Rocky Planets Found to Form in Highly Adverse Environments, Webb Observations Reveal
The James Webb Space Telescope, a collaboration between NASA, the European Space Agency (ESA), and the Canadian Space Agency (CSA), has made a groundbreaking discovery. Scientists using the telescope have found water and other important molecules within the inner regions of a protoplanetary disk located around a star. What makes this finding even more remarkable is that the star is situated in one of the most extreme environments in our galaxy, where massive stars are formed.
Traditionally, rocky planet formation is observed in protoplanetary disks around low-mass stars. However, the new results from the James Webb Space Telescope suggest that rocky planets can form in a broader range of environments. This discovery was made as part of Webb’s new eXtreme UV Environments (XUE) program, which aims to study planet-forming disks in various environments throughout our galaxy, specifically regions where massive stars form. These regions have similar conditions to where most planetary systems formed, and understanding their influence on planetary formation can provide insights into the diversity of exoplanets.
The observations were conducted on 15 disks in three distinct areas of the Lobster Nebula (NGC 6357), a large emission nebula located approximately 5,500 light-years away from Earth in the constellation Scorpius. The Lobster Nebula is one of the youngest and closest stellar nurseries to our planet and is home to some of the most massive stars in the galaxy.
But why are scientists particularly interested in how massive stars affect planetary formation? Massive stars are much hotter than low-mass stars like our Sun, emitting more ultraviolet (UV) radiation into their surroundings. This UV radiation disperses the gas within protoplanetary disks surrounding massive stars, shortening their lifespan to just a few million years. Scientists have long theorized about how these hostile conditions would impact planetary formation, and with the James Webb Space Telescope, they are finally getting answers.
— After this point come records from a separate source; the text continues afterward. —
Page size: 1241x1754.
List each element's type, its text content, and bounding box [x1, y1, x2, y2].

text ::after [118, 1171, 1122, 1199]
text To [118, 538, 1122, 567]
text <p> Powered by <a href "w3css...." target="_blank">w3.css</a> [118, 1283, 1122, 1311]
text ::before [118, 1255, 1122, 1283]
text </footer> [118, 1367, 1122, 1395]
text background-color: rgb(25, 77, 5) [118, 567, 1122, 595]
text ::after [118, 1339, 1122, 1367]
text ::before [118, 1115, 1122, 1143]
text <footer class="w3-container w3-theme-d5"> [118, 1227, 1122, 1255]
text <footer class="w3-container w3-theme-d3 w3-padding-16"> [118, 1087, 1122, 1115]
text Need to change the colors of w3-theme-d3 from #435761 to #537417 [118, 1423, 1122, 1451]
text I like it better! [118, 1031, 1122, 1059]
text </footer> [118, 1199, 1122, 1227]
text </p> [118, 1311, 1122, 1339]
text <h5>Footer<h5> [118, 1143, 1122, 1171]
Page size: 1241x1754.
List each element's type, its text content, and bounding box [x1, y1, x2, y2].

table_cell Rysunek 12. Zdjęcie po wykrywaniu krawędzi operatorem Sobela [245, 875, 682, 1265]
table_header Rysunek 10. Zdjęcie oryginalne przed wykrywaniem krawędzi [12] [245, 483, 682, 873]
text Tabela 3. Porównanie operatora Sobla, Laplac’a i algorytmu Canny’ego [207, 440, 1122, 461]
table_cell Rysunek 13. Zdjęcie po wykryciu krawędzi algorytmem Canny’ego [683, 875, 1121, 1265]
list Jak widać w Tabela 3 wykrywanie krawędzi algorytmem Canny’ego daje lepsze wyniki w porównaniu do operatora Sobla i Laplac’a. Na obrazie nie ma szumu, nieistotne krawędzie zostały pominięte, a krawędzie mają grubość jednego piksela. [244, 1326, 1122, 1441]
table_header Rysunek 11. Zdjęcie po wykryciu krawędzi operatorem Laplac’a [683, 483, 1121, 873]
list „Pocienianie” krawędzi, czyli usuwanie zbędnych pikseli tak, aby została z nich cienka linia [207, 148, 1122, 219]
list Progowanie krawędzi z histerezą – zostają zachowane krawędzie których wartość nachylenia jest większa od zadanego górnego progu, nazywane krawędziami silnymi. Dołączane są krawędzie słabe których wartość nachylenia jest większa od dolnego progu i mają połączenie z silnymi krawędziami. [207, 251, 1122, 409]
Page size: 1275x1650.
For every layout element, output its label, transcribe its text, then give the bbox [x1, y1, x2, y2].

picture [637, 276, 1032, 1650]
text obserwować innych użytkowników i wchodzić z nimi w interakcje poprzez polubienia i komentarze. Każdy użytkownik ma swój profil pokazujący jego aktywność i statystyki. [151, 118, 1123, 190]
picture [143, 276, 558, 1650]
Lead author María Claudia Ramírez-Tannus from the Max Planck Institute for Astronomy in Germany explains that Webb is the only telescope with the necessary spatial resolution and sensitivity to study planet-forming discs in regions where massive stars are formed. To characterize the physical and chemical properties of the rocky-planet-forming regions of protoplanetary disks in the Lobster Nebula, the team used Webb’s Medium Resolution Spectrometer, which is part of the Mid-InfraRed Instrument on the telescope. The first set of results focused on a protoplanetary disk named XUE 1 in the star cluster Pismis 24.
The observations surprised the team, as they identified a wide range of molecules essential for rocky planet formation, including water, carbon monoxide, carbon dioxide, hydrogen cyanide, and acetylene. However, the emission was weaker than some models predicted, suggesting a small outer disc radius. Co-author Rens Waters from Radboud University in the Netherlands expressed excitement about these findings, as they are the first time such molecules have been detected under such extreme conditions.
This initial set of results from the James Webb Space Telescope indicates that rocky planet formation within the disks of massive stars is similar to that around low-mass stars. Further observations will be necessary to confirm these theories and hypotheses. However, this discovery suggests that rocky planets can form in a variety of environments and protoplanetary disks, not just around low-mass stars.
Ramírez-Tannus emphasizes that XUE 1 shows that the conditions for rocky planet formation exist in extreme environments. The next step will be to observe other disks in the same region to determine how frequently these conditions can be observed.
The results from Ramírez-Tannus et al. were published in The Astrophysical Journal on November 30, 2023. This groundbreaking discovery opens up new possibilities for understanding planetary formation and the potential habitability of planets in extreme environments. The James Webb Space Telescope continues to push the boundaries of our knowledge, revolutionizing our understanding of the universe and the diversity of planetary systems.